» What the exercise asks:
Output all of the material exactly; leave out no line.

━━ Dataset records

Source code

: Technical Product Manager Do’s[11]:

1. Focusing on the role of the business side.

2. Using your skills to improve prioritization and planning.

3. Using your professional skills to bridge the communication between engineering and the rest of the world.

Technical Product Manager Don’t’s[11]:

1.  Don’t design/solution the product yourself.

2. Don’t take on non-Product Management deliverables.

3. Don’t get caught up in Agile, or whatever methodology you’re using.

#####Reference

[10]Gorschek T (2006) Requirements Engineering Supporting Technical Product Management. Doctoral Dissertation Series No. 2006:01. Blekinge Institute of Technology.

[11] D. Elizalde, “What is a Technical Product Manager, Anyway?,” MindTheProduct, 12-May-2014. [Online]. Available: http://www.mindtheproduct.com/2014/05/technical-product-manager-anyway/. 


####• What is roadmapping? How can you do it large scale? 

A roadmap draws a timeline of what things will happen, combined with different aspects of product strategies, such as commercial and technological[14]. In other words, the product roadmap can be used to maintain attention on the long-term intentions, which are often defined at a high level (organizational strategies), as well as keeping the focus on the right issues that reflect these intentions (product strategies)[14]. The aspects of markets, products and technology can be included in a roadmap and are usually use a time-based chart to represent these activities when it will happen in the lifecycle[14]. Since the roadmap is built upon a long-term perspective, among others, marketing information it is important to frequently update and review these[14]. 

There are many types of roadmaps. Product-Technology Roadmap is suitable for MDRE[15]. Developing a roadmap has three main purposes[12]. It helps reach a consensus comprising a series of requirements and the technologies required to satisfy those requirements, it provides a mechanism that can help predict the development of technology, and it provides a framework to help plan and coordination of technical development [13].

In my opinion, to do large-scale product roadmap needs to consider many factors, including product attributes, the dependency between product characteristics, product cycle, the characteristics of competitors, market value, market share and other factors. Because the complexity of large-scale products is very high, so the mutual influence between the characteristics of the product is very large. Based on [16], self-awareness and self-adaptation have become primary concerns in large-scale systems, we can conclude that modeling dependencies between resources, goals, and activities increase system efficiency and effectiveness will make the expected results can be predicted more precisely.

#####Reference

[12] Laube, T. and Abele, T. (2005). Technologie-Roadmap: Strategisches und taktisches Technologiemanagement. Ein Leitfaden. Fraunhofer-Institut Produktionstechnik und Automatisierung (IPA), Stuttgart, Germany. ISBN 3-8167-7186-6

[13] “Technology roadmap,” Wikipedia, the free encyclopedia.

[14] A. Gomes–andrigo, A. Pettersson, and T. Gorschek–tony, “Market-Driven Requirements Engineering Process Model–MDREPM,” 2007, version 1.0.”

━━━━

» Exercise response:
Source code

: Technical Product Manager Do’s[11]:

1. Focusing on the role of the business side.

2. Using your skills to improve prioritization and planning.

3. Using your professional skills to bridge the communication between engineering and the rest of the world.

Technical Product Manager Don’t’s[11]:

1.  Don’t design/solution the product yourself.

2. Don’t take on non-Product Management deliverables.

3. Don’t get caught up in Agile, or whatever methodology you’re using.

#####Reference

[10]Gorschek T (2006) Requirements Engineering Supporting Technical Product Management. Doctoral Dissertation Series No. 2006:01. Blekinge Institute of Technology.

[11] D. Elizalde, “What is a Technical Product Manager, Anyway?,” MindTheProduct, 12-May-2014. [Online]. Available: http://www.mindtheproduct.com/2014/05/technical-product-manager-anyway/. 


####• What is roadmapping? How can you do it large scale? 

A roadmap draws a timeline of what things will happen, combined with different aspects of product strategies, such as commercial and technological[14]. In other words, the product roadmap can be used to maintain attention on the long-term intentions, which are often defined at a high level (organizational strategies), as well as keeping the focus on the right issues that reflect these intentions (product strategies)[14]. The aspects of markets, products and technology can be included in a roadmap and are usually use a time-based chart to represent these activities when it will happen in the lifecycle[14]. Since the roadmap is built upon a long-term perspective, among others, marketing information it is important to frequently update and review these[14]. 

There are many types of roadmaps. Product-Technology Roadmap is suitable for MDRE[15]. Developing a roadmap has three main purposes[12]. It helps reach a consensus comprising a series of requirements and the technologies required to satisfy those requirements, it provides a mechanism that can help predict the development of technology, and it provides a framework to help plan and coordination of technical development [13].

In my opinion, to do large-scale product roadmap needs to consider many factors, including product attributes, the dependency between product characteristics, product cycle, the characteristics of competitors, market value, market share and other factors. Because the complexity of large-scale products is very high, so the mutual influence between the characteristics of the product is very large. Based on [16], self-awareness and self-adaptation have become primary concerns in large-scale systems, we can conclude that modeling dependencies between resources, goals, and activities increase system efficiency and effectiveness will make the expected results can be predicted more precisely.

#####Reference

[12] Laube, T. and Abele, T. (2005). Technologie-Roadmap: Strategisches und taktisches Technologiemanagement. Ein Leitfaden. Fraunhofer-Institut Produktionstechnik und Automatisierung (IPA), Stuttgart, Germany. ISBN 3-8167-7186-6

[13] “Technology roadmap,” Wikipedia, the free encyclopedia.

[14] A. Gomes–andrigo, A. Pettersson, and T. Gorschek–tony, “Market-Driven Requirements Engineering Process Model–MDREPM,” 2007, version 1.0.”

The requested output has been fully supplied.